The task: Among the records that follow, count the lines where "shape" appears, and state the count by itself.
----- Given records -----
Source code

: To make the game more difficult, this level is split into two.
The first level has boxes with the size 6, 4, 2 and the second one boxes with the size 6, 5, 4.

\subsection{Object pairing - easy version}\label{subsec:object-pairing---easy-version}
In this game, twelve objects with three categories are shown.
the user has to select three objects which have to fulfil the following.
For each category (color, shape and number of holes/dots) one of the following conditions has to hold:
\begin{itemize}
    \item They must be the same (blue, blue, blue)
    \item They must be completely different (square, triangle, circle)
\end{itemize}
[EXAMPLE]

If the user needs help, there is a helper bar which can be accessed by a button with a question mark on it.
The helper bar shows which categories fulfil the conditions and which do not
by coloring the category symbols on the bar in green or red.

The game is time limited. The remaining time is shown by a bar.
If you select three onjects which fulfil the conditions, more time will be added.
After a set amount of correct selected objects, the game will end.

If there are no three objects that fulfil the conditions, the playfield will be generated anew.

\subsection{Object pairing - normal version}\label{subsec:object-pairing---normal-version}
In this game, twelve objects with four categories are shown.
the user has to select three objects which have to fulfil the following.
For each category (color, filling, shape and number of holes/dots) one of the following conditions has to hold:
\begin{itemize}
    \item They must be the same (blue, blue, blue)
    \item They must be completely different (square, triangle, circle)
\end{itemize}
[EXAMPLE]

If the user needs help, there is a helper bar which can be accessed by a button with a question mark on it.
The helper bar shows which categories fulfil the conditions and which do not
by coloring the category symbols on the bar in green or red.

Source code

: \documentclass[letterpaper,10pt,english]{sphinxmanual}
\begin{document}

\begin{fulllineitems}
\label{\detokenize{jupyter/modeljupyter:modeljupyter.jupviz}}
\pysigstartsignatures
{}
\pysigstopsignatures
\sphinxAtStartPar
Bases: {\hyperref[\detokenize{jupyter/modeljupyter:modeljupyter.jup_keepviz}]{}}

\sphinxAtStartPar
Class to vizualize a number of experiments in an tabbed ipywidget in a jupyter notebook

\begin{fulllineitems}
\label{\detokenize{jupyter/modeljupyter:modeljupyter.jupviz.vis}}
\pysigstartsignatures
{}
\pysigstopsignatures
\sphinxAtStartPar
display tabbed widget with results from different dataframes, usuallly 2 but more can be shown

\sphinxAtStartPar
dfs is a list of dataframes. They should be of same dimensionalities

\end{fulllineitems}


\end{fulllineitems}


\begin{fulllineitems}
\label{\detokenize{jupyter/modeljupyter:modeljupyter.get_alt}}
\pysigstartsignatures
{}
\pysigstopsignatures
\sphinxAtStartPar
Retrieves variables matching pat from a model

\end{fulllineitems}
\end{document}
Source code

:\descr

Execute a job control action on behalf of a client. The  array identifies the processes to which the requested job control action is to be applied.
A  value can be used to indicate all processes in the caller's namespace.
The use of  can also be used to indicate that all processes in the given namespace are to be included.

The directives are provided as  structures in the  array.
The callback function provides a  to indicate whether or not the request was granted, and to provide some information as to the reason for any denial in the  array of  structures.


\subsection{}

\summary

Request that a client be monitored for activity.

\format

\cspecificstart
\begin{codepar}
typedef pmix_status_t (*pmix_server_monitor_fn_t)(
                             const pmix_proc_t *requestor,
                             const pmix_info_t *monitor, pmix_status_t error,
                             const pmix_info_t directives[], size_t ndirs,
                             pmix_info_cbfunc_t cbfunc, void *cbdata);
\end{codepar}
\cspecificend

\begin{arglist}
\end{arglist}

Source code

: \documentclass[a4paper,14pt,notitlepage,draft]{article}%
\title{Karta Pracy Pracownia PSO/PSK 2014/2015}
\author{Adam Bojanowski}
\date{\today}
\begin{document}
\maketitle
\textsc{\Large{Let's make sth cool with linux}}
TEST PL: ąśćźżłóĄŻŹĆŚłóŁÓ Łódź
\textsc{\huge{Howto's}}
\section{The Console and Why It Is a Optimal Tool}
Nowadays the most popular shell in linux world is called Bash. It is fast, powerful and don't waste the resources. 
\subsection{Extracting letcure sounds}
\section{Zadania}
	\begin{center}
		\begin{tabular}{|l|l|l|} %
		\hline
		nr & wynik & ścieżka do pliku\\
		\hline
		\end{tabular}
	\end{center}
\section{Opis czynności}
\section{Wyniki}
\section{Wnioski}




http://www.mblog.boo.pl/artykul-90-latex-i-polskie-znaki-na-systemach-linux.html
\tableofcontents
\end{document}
-----
Answer for the task: 2